[What you need to do]
Return, from the data below, each line that contains the word "wooden".
[[ Source data, beginning ]]
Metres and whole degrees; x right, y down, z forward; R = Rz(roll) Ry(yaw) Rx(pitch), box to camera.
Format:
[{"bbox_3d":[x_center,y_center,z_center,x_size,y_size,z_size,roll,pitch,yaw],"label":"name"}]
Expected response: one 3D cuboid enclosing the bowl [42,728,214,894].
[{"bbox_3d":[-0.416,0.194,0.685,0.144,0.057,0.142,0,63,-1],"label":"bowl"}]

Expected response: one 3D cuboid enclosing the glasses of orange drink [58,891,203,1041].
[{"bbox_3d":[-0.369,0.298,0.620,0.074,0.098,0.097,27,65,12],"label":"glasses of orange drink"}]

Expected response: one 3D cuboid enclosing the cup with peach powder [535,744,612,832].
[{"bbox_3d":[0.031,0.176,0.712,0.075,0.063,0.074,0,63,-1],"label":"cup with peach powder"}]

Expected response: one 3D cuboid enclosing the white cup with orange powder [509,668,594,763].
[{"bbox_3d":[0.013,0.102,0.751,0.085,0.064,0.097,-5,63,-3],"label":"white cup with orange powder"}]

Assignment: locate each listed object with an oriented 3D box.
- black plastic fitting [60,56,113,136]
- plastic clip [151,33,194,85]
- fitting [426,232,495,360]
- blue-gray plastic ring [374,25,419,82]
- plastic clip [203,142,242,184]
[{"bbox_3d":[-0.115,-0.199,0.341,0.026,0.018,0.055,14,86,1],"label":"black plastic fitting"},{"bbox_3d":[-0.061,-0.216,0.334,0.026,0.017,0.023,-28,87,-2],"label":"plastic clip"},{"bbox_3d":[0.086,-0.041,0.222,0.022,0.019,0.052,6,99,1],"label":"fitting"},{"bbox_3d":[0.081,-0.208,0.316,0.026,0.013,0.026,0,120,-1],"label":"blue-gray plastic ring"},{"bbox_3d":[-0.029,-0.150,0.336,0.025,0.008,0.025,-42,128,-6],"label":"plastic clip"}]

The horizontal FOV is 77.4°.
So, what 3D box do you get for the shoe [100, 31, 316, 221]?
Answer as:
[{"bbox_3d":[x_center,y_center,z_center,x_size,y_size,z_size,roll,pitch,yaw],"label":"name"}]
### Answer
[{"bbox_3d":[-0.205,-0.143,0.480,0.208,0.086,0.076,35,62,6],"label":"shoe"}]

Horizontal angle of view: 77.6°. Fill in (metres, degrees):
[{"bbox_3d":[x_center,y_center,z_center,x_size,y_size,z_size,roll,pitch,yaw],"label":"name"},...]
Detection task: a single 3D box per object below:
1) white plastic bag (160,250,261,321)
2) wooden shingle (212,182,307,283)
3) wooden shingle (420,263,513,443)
[[ Source data, end ]]
[Problem solution]
2) wooden shingle (212,182,307,283)
3) wooden shingle (420,263,513,443)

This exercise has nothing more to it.